### Data segment ###
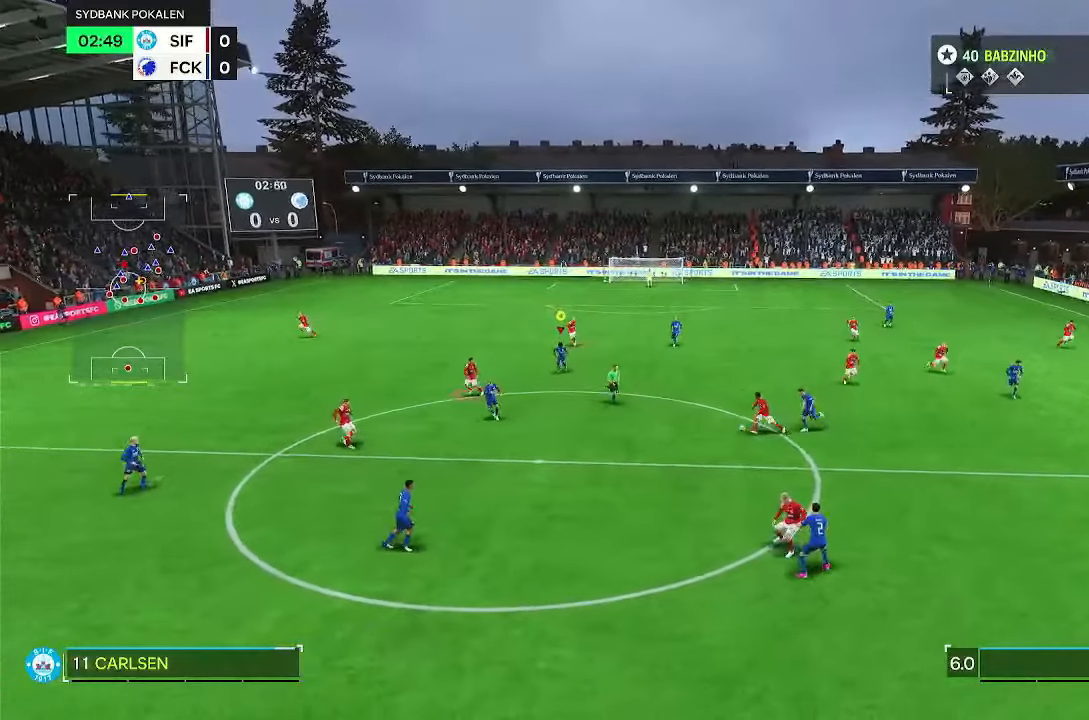
{"dt_ms": 500, "buttons": [], "left_stick": "down", "right_stick": "center", "events": []}
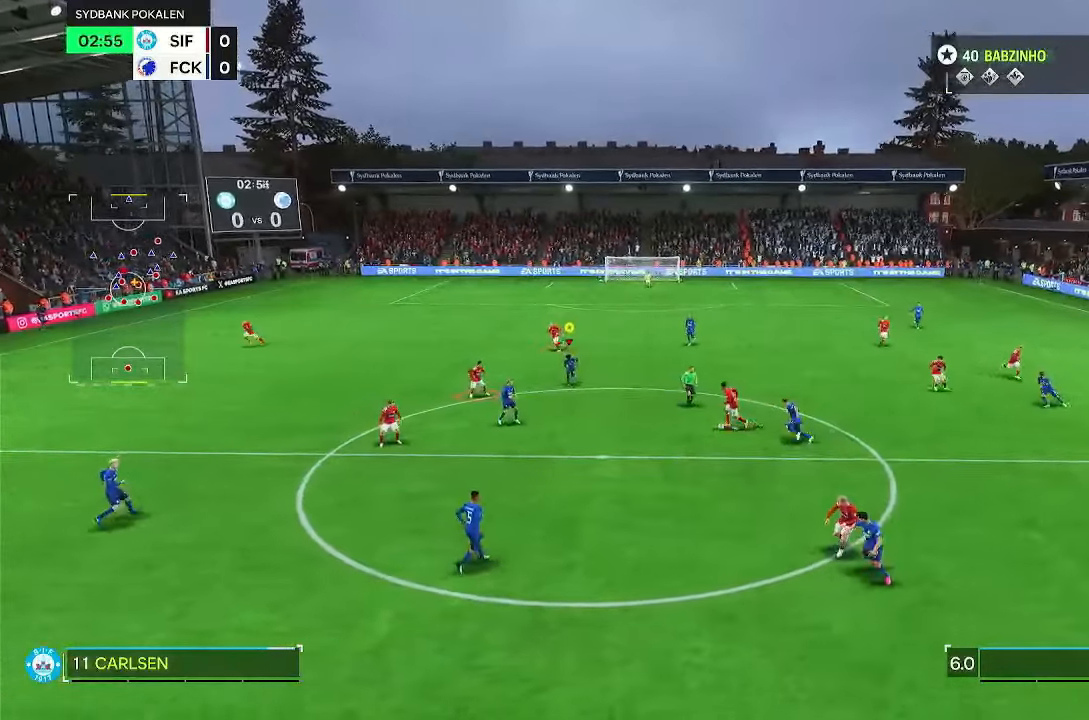
{"dt_ms": 500, "buttons": [], "left_stick": "down-left", "right_stick": "center", "events": [[133, "left_stick", "down-left"]]}
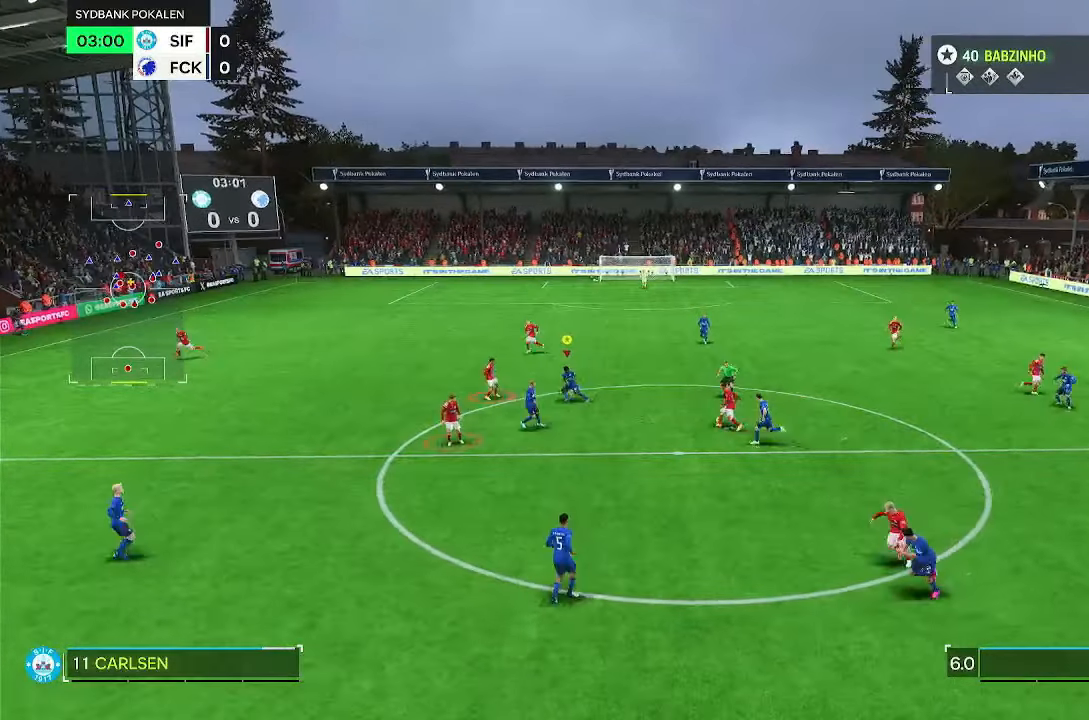
{"dt_ms": 500, "buttons": ["L2"], "left_stick": "up-left", "right_stick": "center", "events": [[283, "left_stick", "left"], [400, "left_stick", "up-left"], [467, "L2", "down"]]}
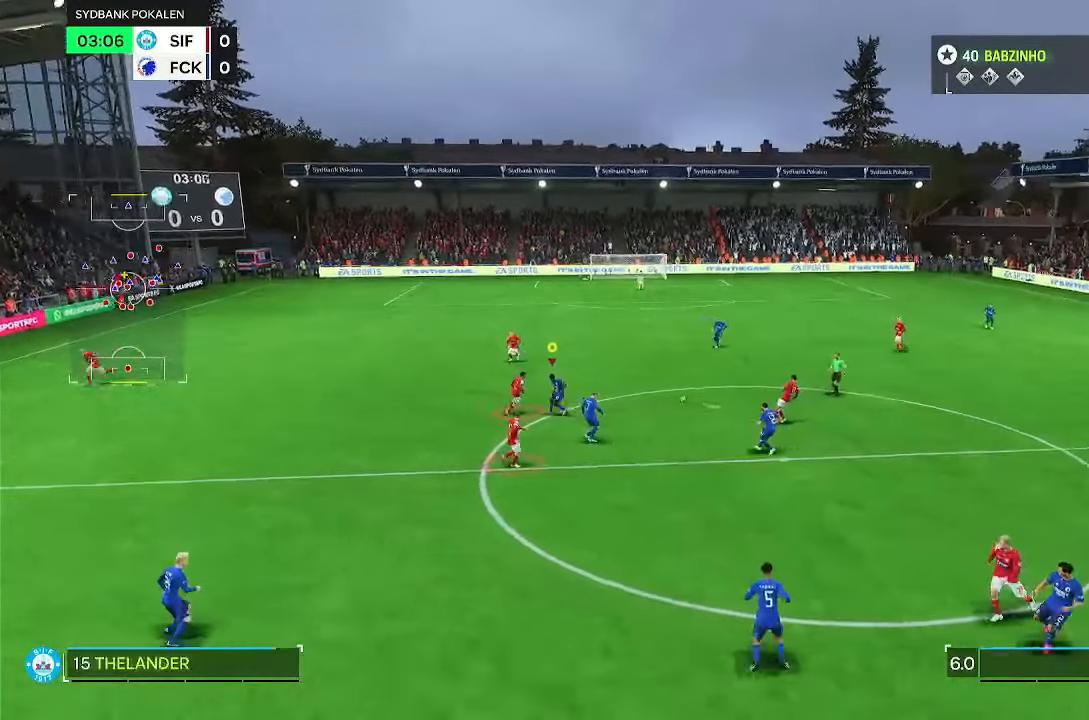
{"dt_ms": 1000, "buttons": [], "left_stick": "left", "right_stick": "center"}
###
Each line in the data that holds the word "down" must be copied.

Reply:
{"dt_ms": 500, "buttons": [], "left_stick": "down", "right_stick": "center", "events": []}
{"dt_ms": 500, "buttons": [], "left_stick": "down-left", "right_stick": "center", "events": [[133, "left_stick", "down-left"]]}
{"dt_ms": 500, "buttons": ["L2"], "left_stick": "up-left", "right_stick": "center", "events": [[283, "left_stick", "left"], [400, "left_stick", "up-left"], [467, "L2", "down"]]}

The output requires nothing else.